-- Passage shown --
——————
Educational Inflation

Most Taiwanese students are perfectly familiar with the problem of overeducation. Some even realize that this problem is not limited to Taiwan but also exists in the US. But most (including myself before reading Collins' book) probably aren't aware that this is a worldwide phenomenon.

FROM The Sociology of Philosophies by Randall Collins , p. 522
An enormous expansion and decentralization of the academic world has taken place since 1950. The United States, which began this process somewhat earlier than other wealthy societies, has more than 3000 colleges and universities, and scores of them are in the running to claim intellectual attention. Similar expansion took place in the decades after 1950 in France, Germany, Britain, Italy, Japan, and subsequently throughout the world, with similar decentralizing effects. Education has become a currency controlling opportunities for employment; it now expands autonomously through the interplay between credential inflation, driven by the competition for more schooling, and the resulting rise in the credential requirements of jobs. As each level of education becomes saturated and deflated in value, superordinate markets for cultural credentials are added beyond them. The relations between supply of and demand for education are circular and self-reinforcing; the spiral is pointed upward with no end in sight [original note omitted].

The production of academic intellectuals rides on this wave of credential inflation. As demand expands for educational certificates, there comes an increase in the numbers of higher degree holders to train those of the next rank down, an explosion of Ph.D.'s. And since these scholars struggle for positions by means of their publishing reputations, the output of scholarship follows the same inflationary path as the competition for lower academic degrees, a meta-market driven upward uopn the expansion of higher education.
——————
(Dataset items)
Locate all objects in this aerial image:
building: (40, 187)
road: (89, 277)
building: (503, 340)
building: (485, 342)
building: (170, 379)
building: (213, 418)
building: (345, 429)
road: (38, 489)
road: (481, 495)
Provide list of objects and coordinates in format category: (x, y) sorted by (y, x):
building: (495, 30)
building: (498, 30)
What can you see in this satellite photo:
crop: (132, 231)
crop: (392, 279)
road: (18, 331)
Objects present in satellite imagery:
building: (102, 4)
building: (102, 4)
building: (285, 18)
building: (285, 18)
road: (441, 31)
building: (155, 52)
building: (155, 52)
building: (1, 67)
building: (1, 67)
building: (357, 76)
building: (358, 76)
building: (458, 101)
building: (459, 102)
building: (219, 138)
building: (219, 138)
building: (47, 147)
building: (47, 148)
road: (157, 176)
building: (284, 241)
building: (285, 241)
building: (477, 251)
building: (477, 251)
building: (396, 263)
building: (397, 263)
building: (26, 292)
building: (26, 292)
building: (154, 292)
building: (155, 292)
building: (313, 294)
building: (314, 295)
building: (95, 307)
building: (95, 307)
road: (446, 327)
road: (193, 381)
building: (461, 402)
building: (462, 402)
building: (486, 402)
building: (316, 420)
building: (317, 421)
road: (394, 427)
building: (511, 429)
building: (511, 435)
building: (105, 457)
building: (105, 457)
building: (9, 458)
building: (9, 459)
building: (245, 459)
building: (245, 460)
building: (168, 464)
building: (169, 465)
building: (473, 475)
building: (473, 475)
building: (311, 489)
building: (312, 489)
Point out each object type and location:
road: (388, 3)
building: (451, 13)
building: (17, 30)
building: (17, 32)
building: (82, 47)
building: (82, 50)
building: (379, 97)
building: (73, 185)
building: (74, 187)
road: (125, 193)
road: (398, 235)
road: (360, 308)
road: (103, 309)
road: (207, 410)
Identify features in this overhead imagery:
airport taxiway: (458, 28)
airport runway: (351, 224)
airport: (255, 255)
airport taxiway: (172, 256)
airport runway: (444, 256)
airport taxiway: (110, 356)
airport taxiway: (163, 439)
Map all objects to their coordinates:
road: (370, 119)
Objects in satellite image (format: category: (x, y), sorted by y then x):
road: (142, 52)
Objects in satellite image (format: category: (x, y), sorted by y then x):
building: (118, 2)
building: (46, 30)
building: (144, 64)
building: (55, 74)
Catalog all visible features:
——————
-- What you are asked to do --
According to the passage on educational inflation, how many colleges and universities does the United States have?

-- Answer in full --
More than 3000.